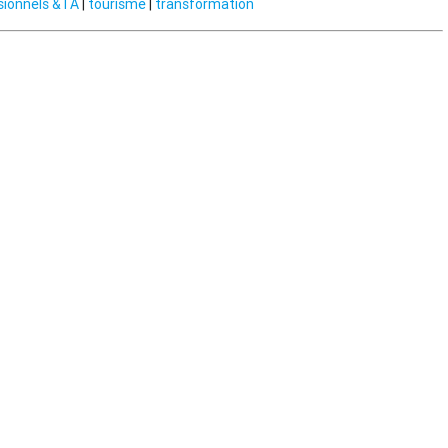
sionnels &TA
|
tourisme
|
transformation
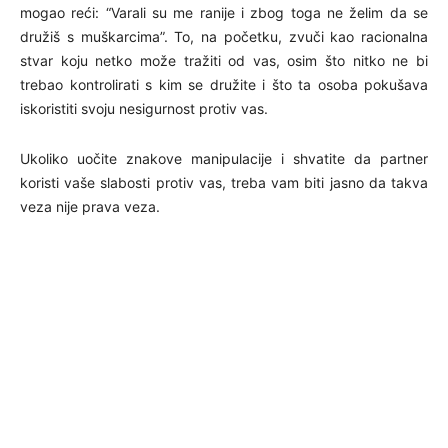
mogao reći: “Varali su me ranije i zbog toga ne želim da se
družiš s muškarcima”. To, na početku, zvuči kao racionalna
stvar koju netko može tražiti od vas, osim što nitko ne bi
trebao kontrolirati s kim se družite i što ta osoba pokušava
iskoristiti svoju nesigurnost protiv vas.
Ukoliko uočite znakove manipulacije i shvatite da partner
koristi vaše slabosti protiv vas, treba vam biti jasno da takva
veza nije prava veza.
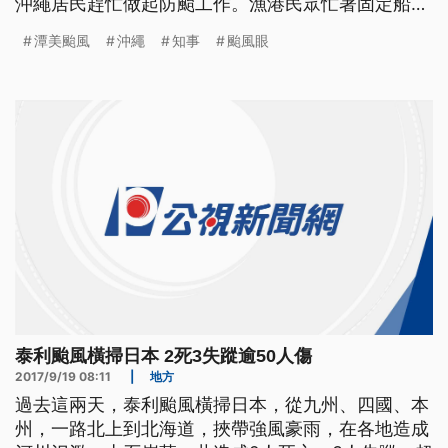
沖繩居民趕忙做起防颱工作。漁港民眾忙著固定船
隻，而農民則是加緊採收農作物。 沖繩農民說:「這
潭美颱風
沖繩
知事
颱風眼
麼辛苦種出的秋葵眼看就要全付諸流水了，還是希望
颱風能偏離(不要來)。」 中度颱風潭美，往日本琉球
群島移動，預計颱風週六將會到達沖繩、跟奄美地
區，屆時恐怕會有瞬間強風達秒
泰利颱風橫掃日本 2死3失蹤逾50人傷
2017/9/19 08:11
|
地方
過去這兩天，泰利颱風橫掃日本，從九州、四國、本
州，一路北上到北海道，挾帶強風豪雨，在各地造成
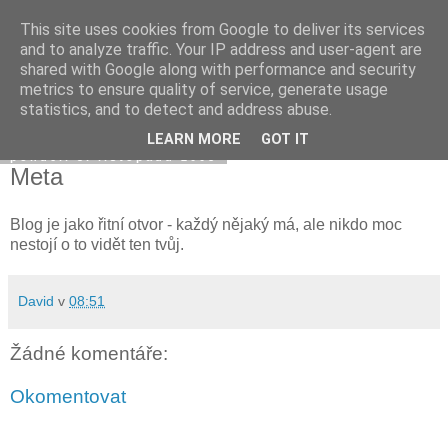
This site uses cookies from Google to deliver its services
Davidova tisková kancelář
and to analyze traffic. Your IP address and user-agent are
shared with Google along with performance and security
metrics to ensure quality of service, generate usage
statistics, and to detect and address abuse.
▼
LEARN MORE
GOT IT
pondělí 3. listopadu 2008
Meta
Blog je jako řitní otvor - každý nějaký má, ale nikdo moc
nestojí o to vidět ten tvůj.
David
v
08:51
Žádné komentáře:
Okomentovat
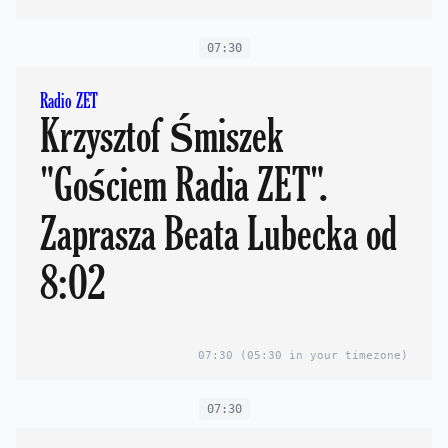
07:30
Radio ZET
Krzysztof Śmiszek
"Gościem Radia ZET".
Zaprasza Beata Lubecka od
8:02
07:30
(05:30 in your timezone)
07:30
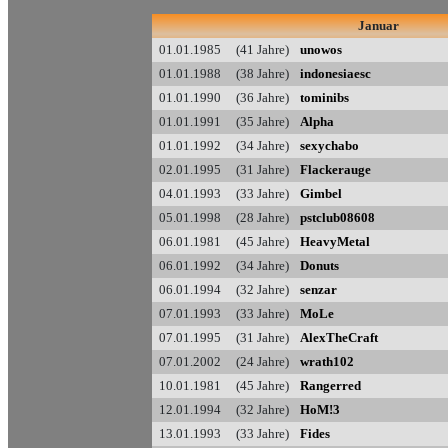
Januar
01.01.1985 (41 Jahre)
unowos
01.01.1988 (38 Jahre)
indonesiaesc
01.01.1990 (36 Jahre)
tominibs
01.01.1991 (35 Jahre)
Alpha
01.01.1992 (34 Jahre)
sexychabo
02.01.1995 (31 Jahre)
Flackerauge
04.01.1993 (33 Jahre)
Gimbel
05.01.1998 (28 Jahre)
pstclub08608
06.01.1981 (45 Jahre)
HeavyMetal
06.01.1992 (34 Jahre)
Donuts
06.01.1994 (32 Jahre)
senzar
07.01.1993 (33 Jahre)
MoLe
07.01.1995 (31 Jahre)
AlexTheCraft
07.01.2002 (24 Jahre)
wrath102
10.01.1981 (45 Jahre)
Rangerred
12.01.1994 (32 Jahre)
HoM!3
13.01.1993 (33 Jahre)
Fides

++++++++++++++++++++

## TASK TO COMPLETE
An exact copy of every record above is required, with all pictures omitted.

## RESULT OF THIS TASK
sionnels &TA
|
tourisme
|
transformation
mogao reći: “Varali su me ranije i zbog toga ne želim da se
družiš s muškarcima”. To, na početku, zvuči kao racionalna
stvar koju netko može tražiti od vas, osim što nitko ne bi
trebao kontrolirati s kim se družite i što ta osoba pokušava
iskoristiti svoju nesigurnost protiv vas.
Ukoliko uočite znakove manipulacije i shvatite da partner
koristi vaše slabosti protiv vas, treba vam biti jasno da takva
veza nije prava veza.
沖繩居民趕忙做起防颱工作。漁港民眾忙著固定船
隻，而農民則是加緊採收農作物。 沖繩農民說:「這
潭美颱風
沖繩
知事
颱風眼
麼辛苦種出的秋葵眼看就要全付諸流水了，還是希望
颱風能偏離(不要來)。」 中度颱風潭美，往日本琉球
群島移動，預計颱風週六將會到達沖繩、跟奄美地
區，屆時恐怕會有瞬間強風達秒
泰利颱風橫掃日本 2死3失蹤逾50人傷
2017/9/19 08:11
|
地方
過去這兩天，泰利颱風橫掃日本，從九州、四國、本
州，一路北上到北海道，挾帶強風豪雨，在各地造成
This site uses cookies from Google to deliver its services
Davidova tisková kancelář
and to analyze traffic. Your IP address and user-agent are
shared with Google along with performance and security
metrics to ensure quality of service, generate usage
statistics, and to detect and address abuse.
▼
LEARN MORE
GOT IT
pondělí 3. listopadu 2008
Meta
Blog je jako řitní otvor - každý nějaký má, ale nikdo moc
nestojí o to vidět ten tvůj.
David
v
08:51
Žádné komentáře:
Okomentovat
07:30
Radio ZET
Krzysztof Śmiszek
"Gościem Radia ZET".
Zaprasza Beata Lubecka od
8:02
07:30
(05:30 in your timezone)
07:30
Januar
01.01.1985 (41 Jahre)
unowos
01.01.1988 (38 Jahre)
indonesiaesc
01.01.1990 (36 Jahre)
tominibs
01.01.1991 (35 Jahre)
Alpha
01.01.1992 (34 Jahre)
sexychabo
02.01.1995 (31 Jahre)
Flackerauge
04.01.1993 (33 Jahre)
Gimbel
05.01.1998 (28 Jahre)
pstclub08608
06.01.1981 (45 Jahre)
HeavyMetal
06.01.1992 (34 Jahre)
Donuts
06.01.1994 (32 Jahre)
senzar
07.01.1993 (33 Jahre)
MoLe
07.01.1995 (31 Jahre)
AlexTheCraft
07.01.2002 (24 Jahre)
wrath102
10.01.1981 (45 Jahre)
Rangerred
12.01.1994 (32 Jahre)
HoM!3
13.01.1993 (33 Jahre)
Fides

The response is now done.